▶ **Questions**
- a) List every symbol for a mass that appears in the vibration absorber text below.
- b) Translate this sentence from the vibration absorber text below into Spanish: "According to Fig. 3 it is obvious that for ω2=ω the effective mass tends to infinity."

Dimensionless effective mass meff/m1 as a function of ω/ω2 [10]

According to Fig. 3 it is obvious that for ω2=ω the effective mass tends to infinity.

For that value the motion of mass m1 is zero and the inertial force of the mass m2

is equal to the excitation force: 𝐹(𝑡) = 𝑚2𝑢̈2. So, the external force is eliminated with the inertia force -𝑚2𝑢̈2 through the spring k2. This is the concept of vibration absorbers.

Finally, the following is concluded:

In the acoustic mode, when ω<ω2, the effective mass meff is positive and the motions u1 and u2 are in phase. For the optical mode, when ω>ω2, the effective mass meff may be positive or negative, while the displacements u1 and u2 are 1800 out of phase. Then, the absorber works efficiently in the optical mode against the external acting on the mass m1. The excitation is absorbed with the inertial force.

▶ **Recorded data**
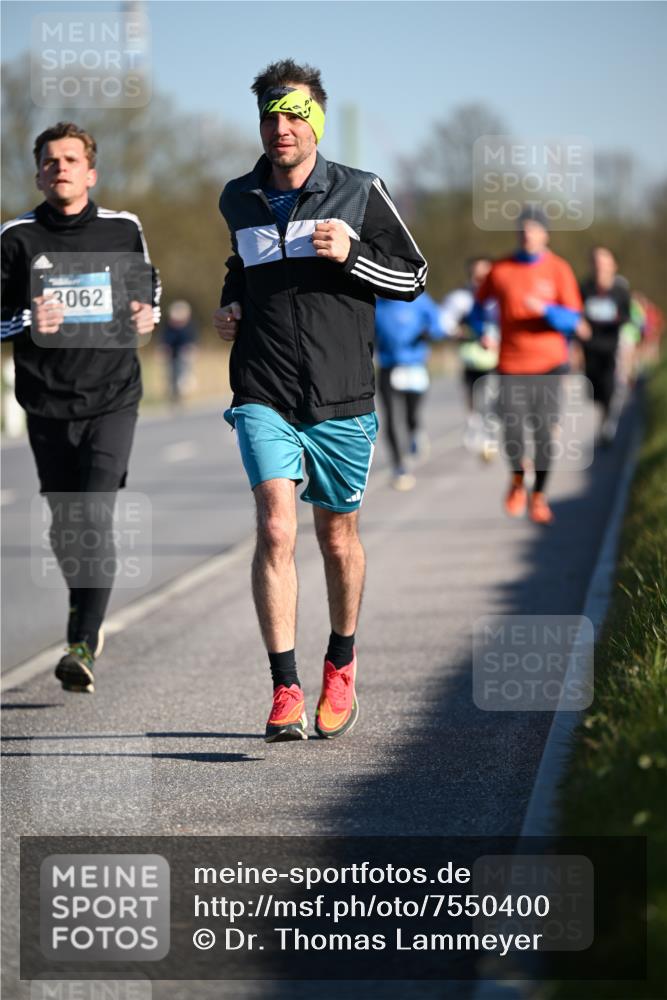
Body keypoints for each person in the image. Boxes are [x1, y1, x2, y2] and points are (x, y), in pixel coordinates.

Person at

▶ **Task-by-task solutions**
- a) meff, m1, m2

- b) Según la Fig. 3, es evidente que para ω2=ω la masa efectiva tiende a infinito.